In Pixar’s award winning animated feature Ratatouille, genius is found in the most unlikely of places. Remy, the story’s rodent hero, comes from a long line of undifferentiating rats, who eat whatever they find, garbage or otherwise. But Remy is different. His profound love of food and flavor drives him to the culinary arts and a secret career in the strictly-gated circles of Parisian haute cuisine. What sets Remy off on his journey is the motto of the chef Gusteau, “anybody can cook.” At first, Remy interprets this, optimistically enough, to mean that cooking is for everyone – that if they try, all people can understand its beauty and create great things. By the end of the film though, it becomes clear the slogan embodies a narrower, if still encouraging, meaning. It’s not that cooking is easy and with a little effort, everyone can master it – some people will always be better than others (as the film's obliging foil Linguine comes ultimately to realize). But the idea is that genius might be found anywhere, and you don’t know who that great cook is going to be. It might be someone unexpected or uncredentialed... perhaps someone not even human.
Remy’s journey is of course emblematic of the production studio behind its creation, the upstart Pixar, who believed it could bring beauty and inspiration to that oft disregarded genre of animation. But it also brings valuable insight to this week’s discussion on new modes of production and how crowdsourcing is changing methods of labor on the Internet.

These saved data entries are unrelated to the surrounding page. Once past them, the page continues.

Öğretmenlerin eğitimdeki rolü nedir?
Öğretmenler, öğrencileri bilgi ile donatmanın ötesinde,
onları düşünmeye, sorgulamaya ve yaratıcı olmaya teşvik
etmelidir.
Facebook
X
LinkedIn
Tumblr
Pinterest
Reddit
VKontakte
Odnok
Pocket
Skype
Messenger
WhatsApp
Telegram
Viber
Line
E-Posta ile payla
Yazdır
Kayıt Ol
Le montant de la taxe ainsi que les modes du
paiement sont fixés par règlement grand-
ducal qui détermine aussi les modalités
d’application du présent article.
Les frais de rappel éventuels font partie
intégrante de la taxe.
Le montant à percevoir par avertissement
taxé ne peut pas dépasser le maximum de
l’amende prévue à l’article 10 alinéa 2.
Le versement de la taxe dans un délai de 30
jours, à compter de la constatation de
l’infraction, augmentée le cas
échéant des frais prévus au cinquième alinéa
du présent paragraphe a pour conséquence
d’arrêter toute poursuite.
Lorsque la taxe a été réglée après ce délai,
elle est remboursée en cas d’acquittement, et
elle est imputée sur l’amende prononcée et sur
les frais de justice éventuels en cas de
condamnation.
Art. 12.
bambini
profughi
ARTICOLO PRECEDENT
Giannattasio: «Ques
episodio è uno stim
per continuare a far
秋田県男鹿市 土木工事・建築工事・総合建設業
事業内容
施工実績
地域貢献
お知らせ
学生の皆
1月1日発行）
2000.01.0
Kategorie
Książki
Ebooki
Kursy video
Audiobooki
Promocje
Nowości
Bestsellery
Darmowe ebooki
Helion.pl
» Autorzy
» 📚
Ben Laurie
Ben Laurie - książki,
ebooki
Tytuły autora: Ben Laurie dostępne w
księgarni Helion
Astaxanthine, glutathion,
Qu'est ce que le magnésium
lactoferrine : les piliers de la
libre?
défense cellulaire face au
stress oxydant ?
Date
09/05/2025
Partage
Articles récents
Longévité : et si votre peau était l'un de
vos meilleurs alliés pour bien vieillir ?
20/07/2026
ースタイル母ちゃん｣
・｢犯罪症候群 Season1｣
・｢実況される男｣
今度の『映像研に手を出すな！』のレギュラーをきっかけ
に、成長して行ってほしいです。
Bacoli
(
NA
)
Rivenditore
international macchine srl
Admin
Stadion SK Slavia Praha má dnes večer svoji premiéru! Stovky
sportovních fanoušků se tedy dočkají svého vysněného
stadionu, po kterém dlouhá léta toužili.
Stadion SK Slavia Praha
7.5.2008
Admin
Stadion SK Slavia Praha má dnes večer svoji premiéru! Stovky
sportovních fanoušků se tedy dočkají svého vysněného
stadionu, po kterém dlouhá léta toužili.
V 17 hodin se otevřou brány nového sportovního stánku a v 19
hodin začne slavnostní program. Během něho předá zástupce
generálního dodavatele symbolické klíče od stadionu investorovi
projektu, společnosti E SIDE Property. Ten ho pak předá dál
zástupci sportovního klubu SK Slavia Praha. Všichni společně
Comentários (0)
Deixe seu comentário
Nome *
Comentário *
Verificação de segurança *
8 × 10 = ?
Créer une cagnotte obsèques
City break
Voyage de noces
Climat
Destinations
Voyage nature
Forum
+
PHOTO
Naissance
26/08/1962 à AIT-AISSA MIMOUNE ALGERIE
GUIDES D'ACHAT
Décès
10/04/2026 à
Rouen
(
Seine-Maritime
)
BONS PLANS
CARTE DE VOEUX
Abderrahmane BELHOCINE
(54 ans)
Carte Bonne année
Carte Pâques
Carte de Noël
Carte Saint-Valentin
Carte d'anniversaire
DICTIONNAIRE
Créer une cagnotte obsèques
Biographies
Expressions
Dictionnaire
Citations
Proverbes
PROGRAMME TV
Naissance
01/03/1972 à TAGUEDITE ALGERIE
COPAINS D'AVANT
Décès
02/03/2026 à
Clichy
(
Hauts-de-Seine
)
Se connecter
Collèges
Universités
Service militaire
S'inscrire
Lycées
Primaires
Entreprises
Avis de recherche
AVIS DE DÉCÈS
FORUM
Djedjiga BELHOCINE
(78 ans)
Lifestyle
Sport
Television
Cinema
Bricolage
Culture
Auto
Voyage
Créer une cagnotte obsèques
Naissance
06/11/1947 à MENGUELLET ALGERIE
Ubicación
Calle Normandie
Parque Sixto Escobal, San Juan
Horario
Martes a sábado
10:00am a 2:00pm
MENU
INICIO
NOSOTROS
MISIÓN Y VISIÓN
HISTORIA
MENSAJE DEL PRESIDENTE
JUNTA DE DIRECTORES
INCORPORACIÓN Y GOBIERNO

While I disagreed with much of it, I really enjoyed the video at the bottom of the Wolfshead post, featuring commentary from Andrew Keen and others criticizing crowdsourcing as diffusing knowledge by superseding traditional notions of credentialing. Keen compares enthusiasm for web 2.0 technologies and their empowering of everyday individuals over established experts to the theosophy of Rousseau. This he frames as belief in the inner greatness of man and the innocence of youth (e.g. Emile), gradually corrupted by society. The analogy however is off. Keen paints web enthusiasts as Remy at first interprets Gusteau’s motto... as a belief that we all have it inside of us, that anyone can cook. This is not right. What the web enthusiast rejects is not the notion that an expert might be better informed, but merely the credentialing system that, due to historical constraints no longer in place, assumes this necessarily to be the case.
In Ratatoullie, Remy’s culinary talent is portrayed as in conflict with the established French
cooking scene. In the end, he’s basically right and they’re basically wrong. This is the point Keen seems not to be able to sign onto. In the video, he and others seem constantly to lament the idea that on Wikipedia,14-year-old kids can correct well established professors.
To begin with, the proposed conflict is again misleading... often it’s in fact traditional experts writing articles in their areas of focus, but just doing so voluntarily. Moreover, something like Wikipedia covers areas far beyond the spheres in which ‘experts’ typically operate, for instance obscure MMOGs or very local subjects. In these cases, not only might a particular 14- year-old in fact be the most qualified to comment (if that 14-year-old was say the highest ranking in the game or happened to be on hand at the scene), but even if he weren’t, it’s him or no one, and I’d think something is better than nothing.
But these are merely side points. In the web context, the real counter to Keen is that it’s not a question of justifying credentials, but rather of letting content stand for itself. If a professor writes a Wiki on a subject she knows a great deal about, that’s great. If a 14-year- old then comes along and corrects some piece of it, the community has the opportunity to decide whether this correction is right or wrong. This doesn’t mean ignoring credentials... if the professor supported her facts with a link to her own or someone else’s published paper, whereas the 14-year-old had much less established references, the professor’s should win out. It’s a question of opening the production process to market/democratic selection to determine.
Keen of course dismisses this as the core problem inherent in the Cult of the Amateur... that it creates what comedian Stephen Colbert calls ‘truthiness,’ where fact is determined by the whims of the crowd rather than by reality and the individuals qualified to judge it. This is misleading though, for there’s no such thing as objective reality. All ‘facts’ are subjective... they are simply proposals that society has generally accepted as true. Often, we designate certain individuals (like scientists or academics) to tell us what's true, and then simply trust them. But there’s no reason to believe these individuals always are 100% correct about everything they discuss. New media collaboration platforms such as Wikipedia offer the opportunity to balance this trust with input and evaluation from a much wider group.
To the extent there are systematic biases in any collaborative production system, such as those Wolfshead laments, it should be worked to correct these. And new media literacies are absolutely required to help us understand the limitations of this new form of information production and the appropriate ways to negotiate its products. But collaborative, democratized production is an evolutionary process that is constantly expanding the record of human knowledge at a rate far beyond any effort previously. And empirical evidence suggests it’s working pretty well – independent studies show time and again quality of the average Wikipedia article to be on par with that of an average encyclopedia Brittanica article. It would be a shame to disregard this incredible resource.
As Ratatouille’s Anton Ego points out, “the world is often unkind to new talents, new creations. The new needs friends.” Without a doubt, I believe Wikipedia and crowdsourced production in general belong in this category -- and, quite certainly, I intend to be one of them.